Lesson 67Classes

Type Casting

What is Type Casting?

Type casting lets you check an instance's type at runtime and treat it as a different class type within its hierarchy. Essential for working with class inheritance!

Type Casting Operators

is

Check if instance is of a certain type

if item is Movie { }

as?

Optional downcast (safe)

let m = item as? Movie

as!

Forced downcast (crashes if wrong)

let m = item as! Movie

as

Upcast to parent type

let media = movie as MediaItem

Any and AnyObject

Any - Can represent any type (value or reference)
AnyObject - Can represent any class type only

Best Practices

  • Prefer as? over as! for safety
  • Use is for type checking without casting
  • Avoid Any when possible - use generics instead
main.swift
// TYPE CASTING
// Check and convert between types at runtime

// CLASS HIERARCHY FOR EXAMPLES
class MediaItem {
    var name: String

    init(name: String) {
        self.name = name
    }
}

class Movie: MediaItem {
    var director: String

    init(name: String, director: String) {
        self.director = director
        super.init(name: name)
    }
}

class Song: MediaItem {
    var artist: String

    init(name: String, artist: String) {
        self.artist = artist
        super.init(name: name)
    }
}

// MIXED ARRAY
let library: [MediaItem] = [
    Movie(name: "Inception", director: "Christopher Nolan"),
    Song(name: "Bohemian Rhapsody", artist: "Queen"),
    Movie(name: "The Matrix", director: "Wachowskis"),
    Song(name: "Imagine", artist: "John Lennon"),
    Song(name: "Yesterday", artist: "Beatles")
]

// TYPE CHECKING WITH 'is'
var movieCount = 0
var songCount = 0

for item in library {
    if item is Movie {
        movieCount += 1
    } else if item is Song {
        songCount += 1
    }
}

print("Movies: \(movieCount), Songs: \(songCount)")
// Movies: 2, Songs: 3

// DOWNCASTING WITH 'as?' (Optional)
for item in library {
    if let movie = item as?

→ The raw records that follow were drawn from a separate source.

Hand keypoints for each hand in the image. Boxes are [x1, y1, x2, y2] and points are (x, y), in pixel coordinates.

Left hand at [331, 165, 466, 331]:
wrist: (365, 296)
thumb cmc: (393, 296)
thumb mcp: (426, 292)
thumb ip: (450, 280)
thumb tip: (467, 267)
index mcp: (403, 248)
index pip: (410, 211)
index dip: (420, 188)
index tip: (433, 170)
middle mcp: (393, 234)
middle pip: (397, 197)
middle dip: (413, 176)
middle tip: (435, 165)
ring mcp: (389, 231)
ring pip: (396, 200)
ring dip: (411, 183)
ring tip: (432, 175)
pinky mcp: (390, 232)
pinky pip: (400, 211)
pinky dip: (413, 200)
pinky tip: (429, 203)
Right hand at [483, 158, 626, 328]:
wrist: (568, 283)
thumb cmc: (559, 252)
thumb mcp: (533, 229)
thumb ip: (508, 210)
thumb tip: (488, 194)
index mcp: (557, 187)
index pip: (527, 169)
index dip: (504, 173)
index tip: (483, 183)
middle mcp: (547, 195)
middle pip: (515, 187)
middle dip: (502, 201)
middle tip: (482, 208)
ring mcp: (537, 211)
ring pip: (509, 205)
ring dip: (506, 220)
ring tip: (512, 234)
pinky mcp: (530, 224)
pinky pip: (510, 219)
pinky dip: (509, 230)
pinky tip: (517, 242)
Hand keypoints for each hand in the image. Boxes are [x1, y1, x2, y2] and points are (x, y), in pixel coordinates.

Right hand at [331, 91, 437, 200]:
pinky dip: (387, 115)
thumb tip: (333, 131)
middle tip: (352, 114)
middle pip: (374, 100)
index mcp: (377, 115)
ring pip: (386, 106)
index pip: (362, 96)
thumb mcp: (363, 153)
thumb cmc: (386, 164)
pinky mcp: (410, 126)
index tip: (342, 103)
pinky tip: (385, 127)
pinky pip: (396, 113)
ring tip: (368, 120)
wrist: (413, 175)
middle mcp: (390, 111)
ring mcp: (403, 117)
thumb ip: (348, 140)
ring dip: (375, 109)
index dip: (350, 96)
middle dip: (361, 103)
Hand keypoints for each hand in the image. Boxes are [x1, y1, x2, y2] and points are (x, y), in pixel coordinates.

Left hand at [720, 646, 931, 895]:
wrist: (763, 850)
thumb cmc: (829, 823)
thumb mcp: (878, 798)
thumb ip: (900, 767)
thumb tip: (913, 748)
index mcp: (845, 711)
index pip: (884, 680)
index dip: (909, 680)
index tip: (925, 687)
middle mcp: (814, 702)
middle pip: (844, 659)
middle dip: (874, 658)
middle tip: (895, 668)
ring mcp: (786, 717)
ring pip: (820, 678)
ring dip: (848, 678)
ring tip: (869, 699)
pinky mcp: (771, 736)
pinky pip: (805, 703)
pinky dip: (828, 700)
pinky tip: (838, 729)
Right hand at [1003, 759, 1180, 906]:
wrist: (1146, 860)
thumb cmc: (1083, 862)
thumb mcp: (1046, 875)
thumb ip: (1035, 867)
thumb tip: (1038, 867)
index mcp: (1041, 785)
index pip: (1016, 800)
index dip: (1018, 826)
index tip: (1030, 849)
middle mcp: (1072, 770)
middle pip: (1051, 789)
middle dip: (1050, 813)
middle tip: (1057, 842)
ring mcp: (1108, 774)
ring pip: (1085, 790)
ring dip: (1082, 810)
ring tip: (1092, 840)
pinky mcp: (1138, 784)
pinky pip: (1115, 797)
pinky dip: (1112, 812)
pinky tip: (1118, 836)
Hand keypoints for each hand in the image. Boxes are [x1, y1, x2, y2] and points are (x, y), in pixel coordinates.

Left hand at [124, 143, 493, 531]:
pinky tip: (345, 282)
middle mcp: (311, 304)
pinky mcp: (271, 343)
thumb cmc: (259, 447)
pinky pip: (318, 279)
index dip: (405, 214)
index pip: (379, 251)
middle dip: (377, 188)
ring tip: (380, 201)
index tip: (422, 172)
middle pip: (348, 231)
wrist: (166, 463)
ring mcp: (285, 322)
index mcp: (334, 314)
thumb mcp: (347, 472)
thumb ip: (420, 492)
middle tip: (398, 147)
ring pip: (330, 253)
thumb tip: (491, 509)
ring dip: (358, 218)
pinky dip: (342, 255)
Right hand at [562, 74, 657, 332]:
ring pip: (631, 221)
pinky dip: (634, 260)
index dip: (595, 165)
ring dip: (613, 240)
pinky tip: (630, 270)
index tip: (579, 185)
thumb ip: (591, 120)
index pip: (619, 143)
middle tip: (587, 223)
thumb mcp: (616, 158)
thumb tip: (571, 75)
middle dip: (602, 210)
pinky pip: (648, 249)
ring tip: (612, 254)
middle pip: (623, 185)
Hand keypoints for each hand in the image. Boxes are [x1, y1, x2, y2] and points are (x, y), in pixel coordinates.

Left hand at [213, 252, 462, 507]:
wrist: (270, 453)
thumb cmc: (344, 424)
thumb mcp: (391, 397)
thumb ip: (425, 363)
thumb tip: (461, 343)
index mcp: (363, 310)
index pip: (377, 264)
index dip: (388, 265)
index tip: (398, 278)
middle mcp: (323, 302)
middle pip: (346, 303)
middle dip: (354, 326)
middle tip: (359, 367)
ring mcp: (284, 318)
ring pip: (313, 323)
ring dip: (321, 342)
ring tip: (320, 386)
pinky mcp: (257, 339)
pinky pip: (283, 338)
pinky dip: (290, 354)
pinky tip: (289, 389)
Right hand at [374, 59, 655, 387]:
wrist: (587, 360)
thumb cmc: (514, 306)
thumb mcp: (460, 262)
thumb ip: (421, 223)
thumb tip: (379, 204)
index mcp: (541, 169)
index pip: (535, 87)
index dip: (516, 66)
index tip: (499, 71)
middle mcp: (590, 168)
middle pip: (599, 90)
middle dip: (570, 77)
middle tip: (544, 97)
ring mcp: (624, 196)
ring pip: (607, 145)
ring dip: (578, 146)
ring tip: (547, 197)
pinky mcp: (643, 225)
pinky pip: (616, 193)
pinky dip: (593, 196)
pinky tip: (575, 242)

Movie {
        print("Movie: \(movie.name), Director: \(movie.director)")
    } else if let song = item as? Song {
        print("Song: \(song.name), Artist: \(song.artist)")
    }
}

// FORCED DOWNCASTING WITH 'as!'
// Use only when you're CERTAIN of the type!
let firstItem = library[0]
let movie = firstItem as! Movie  // We know index 0 is a Movie
print("\(movie.name) by \(movie.director)")

// UPCASTING WITH 'as'
let inception = Movie(name: "Inception", director: "Nolan")
let media: MediaItem = inception as MediaItem  // Always succeeds
print(media.name)

// TYPE CASTING WITH ANY AND ANYOBJECT
var things: [Any] = []

things.append(0)
things.append(0.0)
things.append(42)
things.append(3.14159)
things.append("hello")
things.append((3.0, 5.0))
things.append(Movie(name: "Ghostbusters", director: "Ivan Reitman"))
things.append({ (name: String) -> String in "Hello, \(name)" })

for thing in things {
    switch thing {
    case 0 as Int:
        print("zero as Int")
    case 0 as Double:
        print("zero as Double")
    case let someInt as Int:
        print("an integer: \(someInt)")
    case let someDouble as Double:
        print("a double: \(someDouble)")
    case let someString as String:
        print("a string: \(someString)")
    case let (x, y) as (Double, Double):
        print("a point at \(x), \(y)")
    case let movie as Movie:
        print("movie: \(movie.name)")
    case let stringConverter as (String) -> String:
        print(stringConverter("World"))
    default:
        print("something else")
    }
}

// PRACTICAL EXAMPLE: JSON-LIKE PARSING
func processData(_ data: Any) {
    if let dict = data as? [String: Any] {
        if let name = dict["name"] as? String {
            print("Name: \(name)")
        }
        if let age = dict["age"] as? Int {
            print("Age: \(age)")
        }
    }
}

let userData: [String: Any] = ["name": "Alice", "age": 25, "active": true]
processData(userData)

Try It Yourself!

Create a Vehicle hierarchy with Car and Bike subclasses. Make an array and use type casting to print details about each!